*Detalhes da tarefa*.
Apresente como uma lista JSON de strings, uma por linha e sem as linhas em branco, tudo o que vai da linha que contém "state / province: Maine" até a linha que contém "name author: (Maxon) Á. Löve & D. Löve", ambas incluídas.

*Entradas de dados*.
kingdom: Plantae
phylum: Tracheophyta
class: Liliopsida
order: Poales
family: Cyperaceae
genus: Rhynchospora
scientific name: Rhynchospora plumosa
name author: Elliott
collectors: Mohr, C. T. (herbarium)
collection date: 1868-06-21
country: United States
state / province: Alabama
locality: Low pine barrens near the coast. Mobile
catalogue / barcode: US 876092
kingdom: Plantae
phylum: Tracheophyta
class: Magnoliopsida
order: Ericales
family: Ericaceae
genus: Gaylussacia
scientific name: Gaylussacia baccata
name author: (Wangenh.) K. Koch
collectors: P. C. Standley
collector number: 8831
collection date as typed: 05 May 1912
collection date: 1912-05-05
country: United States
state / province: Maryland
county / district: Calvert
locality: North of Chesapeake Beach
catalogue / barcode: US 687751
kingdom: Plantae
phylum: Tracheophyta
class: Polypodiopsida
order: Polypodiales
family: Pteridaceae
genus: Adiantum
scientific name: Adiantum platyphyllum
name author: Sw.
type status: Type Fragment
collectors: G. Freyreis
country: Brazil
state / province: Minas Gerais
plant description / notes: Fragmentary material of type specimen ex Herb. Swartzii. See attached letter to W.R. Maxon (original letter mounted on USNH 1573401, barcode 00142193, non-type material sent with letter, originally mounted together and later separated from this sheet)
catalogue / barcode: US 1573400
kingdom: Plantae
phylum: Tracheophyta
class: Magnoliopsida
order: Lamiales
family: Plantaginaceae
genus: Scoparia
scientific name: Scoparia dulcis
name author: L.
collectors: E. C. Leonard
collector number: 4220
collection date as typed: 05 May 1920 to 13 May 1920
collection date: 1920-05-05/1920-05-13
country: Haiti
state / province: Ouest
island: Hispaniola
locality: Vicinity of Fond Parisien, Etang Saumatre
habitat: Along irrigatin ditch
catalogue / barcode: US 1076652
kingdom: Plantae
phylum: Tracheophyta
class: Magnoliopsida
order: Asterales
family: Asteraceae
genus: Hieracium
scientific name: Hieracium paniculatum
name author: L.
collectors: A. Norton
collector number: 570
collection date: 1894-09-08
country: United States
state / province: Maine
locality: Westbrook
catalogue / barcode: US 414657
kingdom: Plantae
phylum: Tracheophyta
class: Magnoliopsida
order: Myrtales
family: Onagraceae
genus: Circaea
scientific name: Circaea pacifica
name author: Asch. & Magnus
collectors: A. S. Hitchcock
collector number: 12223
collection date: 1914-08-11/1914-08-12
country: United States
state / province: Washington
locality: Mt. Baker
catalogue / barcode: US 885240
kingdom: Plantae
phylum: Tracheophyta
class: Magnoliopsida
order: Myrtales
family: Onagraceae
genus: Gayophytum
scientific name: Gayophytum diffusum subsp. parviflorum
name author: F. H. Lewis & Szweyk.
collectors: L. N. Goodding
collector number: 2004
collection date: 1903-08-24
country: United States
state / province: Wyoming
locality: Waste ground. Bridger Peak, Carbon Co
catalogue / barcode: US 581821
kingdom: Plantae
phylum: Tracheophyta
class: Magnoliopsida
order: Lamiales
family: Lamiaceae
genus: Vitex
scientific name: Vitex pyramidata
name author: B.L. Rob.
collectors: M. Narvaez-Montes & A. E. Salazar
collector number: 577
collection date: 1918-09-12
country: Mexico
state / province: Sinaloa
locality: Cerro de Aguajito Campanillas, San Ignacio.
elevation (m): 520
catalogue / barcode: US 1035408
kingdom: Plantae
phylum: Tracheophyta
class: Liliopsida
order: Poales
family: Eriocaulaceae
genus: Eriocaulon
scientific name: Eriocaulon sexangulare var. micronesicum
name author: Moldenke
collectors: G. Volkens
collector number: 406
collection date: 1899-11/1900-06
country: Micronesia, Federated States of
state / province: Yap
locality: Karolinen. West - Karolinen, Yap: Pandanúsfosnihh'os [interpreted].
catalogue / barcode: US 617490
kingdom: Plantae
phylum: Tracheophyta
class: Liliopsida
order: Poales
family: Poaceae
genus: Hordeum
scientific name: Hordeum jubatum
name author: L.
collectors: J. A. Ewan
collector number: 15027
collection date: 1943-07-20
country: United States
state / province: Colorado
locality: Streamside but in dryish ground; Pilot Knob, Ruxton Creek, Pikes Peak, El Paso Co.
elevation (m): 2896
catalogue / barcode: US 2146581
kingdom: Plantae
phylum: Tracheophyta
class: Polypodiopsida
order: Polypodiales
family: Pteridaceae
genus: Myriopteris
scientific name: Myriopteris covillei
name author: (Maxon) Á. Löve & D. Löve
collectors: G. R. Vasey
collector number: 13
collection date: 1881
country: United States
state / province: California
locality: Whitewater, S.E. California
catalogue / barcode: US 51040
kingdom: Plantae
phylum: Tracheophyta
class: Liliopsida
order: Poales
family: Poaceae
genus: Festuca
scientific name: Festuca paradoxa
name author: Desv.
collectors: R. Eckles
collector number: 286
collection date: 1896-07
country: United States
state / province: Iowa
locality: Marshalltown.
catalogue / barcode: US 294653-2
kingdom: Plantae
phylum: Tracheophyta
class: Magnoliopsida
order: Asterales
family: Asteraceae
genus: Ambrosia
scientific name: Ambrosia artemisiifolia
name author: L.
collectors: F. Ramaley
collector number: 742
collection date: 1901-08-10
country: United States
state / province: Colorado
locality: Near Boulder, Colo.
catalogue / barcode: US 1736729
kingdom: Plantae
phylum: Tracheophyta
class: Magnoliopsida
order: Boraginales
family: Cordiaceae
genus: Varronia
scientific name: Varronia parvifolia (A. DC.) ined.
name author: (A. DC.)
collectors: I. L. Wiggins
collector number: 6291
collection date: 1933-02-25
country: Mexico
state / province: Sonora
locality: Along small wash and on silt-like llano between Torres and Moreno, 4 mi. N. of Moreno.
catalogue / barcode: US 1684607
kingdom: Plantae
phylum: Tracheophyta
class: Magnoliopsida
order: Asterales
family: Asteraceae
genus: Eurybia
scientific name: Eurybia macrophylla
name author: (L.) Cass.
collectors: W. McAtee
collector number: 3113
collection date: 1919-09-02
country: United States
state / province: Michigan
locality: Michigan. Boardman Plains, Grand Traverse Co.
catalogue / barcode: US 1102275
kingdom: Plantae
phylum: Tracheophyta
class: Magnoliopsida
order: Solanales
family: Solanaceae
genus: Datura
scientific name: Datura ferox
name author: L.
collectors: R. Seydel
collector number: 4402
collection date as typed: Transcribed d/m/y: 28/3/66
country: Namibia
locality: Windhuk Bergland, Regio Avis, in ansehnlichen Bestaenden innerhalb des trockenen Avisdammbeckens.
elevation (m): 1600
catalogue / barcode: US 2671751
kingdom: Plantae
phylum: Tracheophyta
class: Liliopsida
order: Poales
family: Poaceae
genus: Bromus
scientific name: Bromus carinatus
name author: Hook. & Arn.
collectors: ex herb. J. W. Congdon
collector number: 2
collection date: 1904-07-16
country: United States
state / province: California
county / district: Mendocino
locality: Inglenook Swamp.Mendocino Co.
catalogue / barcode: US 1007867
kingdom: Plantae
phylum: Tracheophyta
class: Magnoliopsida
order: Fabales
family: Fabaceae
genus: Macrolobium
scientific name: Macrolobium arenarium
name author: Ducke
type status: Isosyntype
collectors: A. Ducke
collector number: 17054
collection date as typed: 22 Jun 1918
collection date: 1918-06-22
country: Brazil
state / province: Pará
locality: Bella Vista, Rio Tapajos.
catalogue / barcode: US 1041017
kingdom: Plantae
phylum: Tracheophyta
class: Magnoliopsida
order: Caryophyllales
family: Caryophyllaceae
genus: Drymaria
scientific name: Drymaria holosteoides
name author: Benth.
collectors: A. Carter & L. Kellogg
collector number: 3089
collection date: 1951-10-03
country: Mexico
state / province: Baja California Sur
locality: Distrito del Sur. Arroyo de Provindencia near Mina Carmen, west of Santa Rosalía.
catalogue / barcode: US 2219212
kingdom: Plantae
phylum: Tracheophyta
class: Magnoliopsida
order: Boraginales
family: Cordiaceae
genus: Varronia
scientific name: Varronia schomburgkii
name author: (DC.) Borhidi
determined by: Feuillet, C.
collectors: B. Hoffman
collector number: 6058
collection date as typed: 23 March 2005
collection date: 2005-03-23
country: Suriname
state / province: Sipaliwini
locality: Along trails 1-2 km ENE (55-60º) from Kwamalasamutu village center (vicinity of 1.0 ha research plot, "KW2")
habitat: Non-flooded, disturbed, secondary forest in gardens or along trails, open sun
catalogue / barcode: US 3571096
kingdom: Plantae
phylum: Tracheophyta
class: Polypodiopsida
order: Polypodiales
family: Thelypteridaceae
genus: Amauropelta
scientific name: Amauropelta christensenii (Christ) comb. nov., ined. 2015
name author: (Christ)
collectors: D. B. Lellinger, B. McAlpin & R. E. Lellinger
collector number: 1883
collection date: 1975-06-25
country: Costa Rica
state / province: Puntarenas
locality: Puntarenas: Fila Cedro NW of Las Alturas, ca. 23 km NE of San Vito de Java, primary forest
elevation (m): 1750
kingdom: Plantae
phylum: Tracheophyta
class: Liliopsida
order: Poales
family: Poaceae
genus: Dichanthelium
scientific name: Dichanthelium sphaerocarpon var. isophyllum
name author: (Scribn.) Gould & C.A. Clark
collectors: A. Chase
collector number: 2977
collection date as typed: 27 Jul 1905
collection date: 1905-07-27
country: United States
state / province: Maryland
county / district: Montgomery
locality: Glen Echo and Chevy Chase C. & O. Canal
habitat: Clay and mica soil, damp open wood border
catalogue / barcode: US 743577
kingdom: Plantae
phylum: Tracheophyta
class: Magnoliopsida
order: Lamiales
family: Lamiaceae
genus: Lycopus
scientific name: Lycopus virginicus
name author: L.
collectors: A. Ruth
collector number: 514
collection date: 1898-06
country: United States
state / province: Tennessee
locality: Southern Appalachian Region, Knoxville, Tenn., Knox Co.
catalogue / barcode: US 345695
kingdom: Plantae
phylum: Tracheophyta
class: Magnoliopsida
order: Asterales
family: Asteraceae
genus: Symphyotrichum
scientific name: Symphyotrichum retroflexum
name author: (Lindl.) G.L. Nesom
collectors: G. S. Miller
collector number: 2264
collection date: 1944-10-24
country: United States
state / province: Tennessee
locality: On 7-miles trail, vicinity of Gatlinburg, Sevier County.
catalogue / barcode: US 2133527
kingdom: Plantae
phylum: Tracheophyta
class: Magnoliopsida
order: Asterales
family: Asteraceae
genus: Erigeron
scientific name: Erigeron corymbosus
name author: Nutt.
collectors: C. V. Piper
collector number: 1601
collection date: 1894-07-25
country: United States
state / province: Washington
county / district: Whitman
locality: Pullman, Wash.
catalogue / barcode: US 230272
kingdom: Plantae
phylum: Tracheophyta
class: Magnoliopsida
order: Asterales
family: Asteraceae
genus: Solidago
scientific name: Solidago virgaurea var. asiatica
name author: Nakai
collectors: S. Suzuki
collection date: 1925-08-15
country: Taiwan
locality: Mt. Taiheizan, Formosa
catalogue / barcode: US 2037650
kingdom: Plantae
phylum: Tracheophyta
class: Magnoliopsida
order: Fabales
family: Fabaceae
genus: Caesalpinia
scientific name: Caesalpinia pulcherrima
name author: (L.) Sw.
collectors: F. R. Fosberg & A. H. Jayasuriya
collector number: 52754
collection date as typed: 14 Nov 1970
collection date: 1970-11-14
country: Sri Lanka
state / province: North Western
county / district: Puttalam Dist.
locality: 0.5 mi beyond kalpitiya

*Resultado da tarefa*.
[
  "state / province: Maine",
  "locality: Westbrook",
  "catalogue / barcode: US 414657",
  "kingdom: Plantae",
  "phylum: Tracheophyta",
  "class: Magnoliopsida",
  "order: Myrtales",
  "family: Onagraceae",
  "genus: Circaea",
  "scientific name: Circaea pacifica",
  "name author: Asch. & Magnus",
  "collectors: A. S. Hitchcock",
  "collector number: 12223",
  "collection date: 1914-08-11/1914-08-12",
  "country: United States",
  "state / province: Washington",
  "locality: Mt. Baker",
  "catalogue / barcode: US 885240",
  "kingdom: Plantae",
  "phylum: Tracheophyta",
  "class: Magnoliopsida",
  "order: Myrtales",
  "family: Onagraceae",
  "genus: Gayophytum",
  "scientific name: Gayophytum diffusum subsp. parviflorum",
  "name author: F. H. Lewis & Szweyk.",
  "collectors: L. N. Goodding",
  "collector number: 2004",
  "collection date: 1903-08-24",
  "country: United States",
  "state / province: Wyoming",
  "locality: Waste ground. Bridger Peak, Carbon Co",
  "catalogue / barcode: US 581821",
  "kingdom: Plantae",
  "phylum: Tracheophyta",
  "class: Magnoliopsida",
  "order: Lamiales",
  "family: Lamiaceae",
  "genus: Vitex",
  "scientific name: Vitex pyramidata",
  "name author: B.L. Rob.",
  "collectors: M. Narvaez-Montes & A. E. Salazar",
  "collector number: 577",
  "collection date: 1918-09-12",
  "country: Mexico",
  "state / province: Sinaloa",
  "locality: Cerro de Aguajito Campanillas, San Ignacio.",
  "elevation (m): 520",
  "catalogue / barcode: US 1035408",
  "kingdom: Plantae",
  "phylum: Tracheophyta",
  "class: Liliopsida",
  "order: Poales",
  "family: Eriocaulaceae",
  "genus: Eriocaulon",
  "scientific name: Eriocaulon sexangulare var. micronesicum",
  "name author: Moldenke",
  "collectors: G. Volkens",
  "collector number: 406",
  "collection date: 1899-11/1900-06",
  "country: Micronesia, Federated States of",
  "state / province: Yap",
  "locality: Karolinen. West - Karolinen, Yap: Pandanúsfosnihh'os [interpreted].",
  "catalogue / barcode: US 617490",
  "kingdom: Plantae",
  "phylum: Tracheophyta",
  "class: Liliopsida",
  "order: Poales",
  "family: Poaceae",
  "genus: Hordeum",
  "scientific name: Hordeum jubatum",
  "name author: L.",
  "collectors: J. A. Ewan",
  "collector number: 15027",
  "collection date: 1943-07-20",
  "country: United States",
  "state / province: Colorado",
  "locality: Streamside but in dryish ground; Pilot Knob, Ruxton Creek, Pikes Peak, El Paso Co.",
  "elevation (m): 2896",
  "catalogue / barcode: US 2146581",
  "kingdom: Plantae",
  "phylum: Tracheophyta",
  "class: Polypodiopsida",
  "order: Polypodiales",
  "family: Pteridaceae",
  "genus: Myriopteris",
  "scientific name: Myriopteris covillei",
  "name author: (Maxon) Á. Löve & D. Löve"
]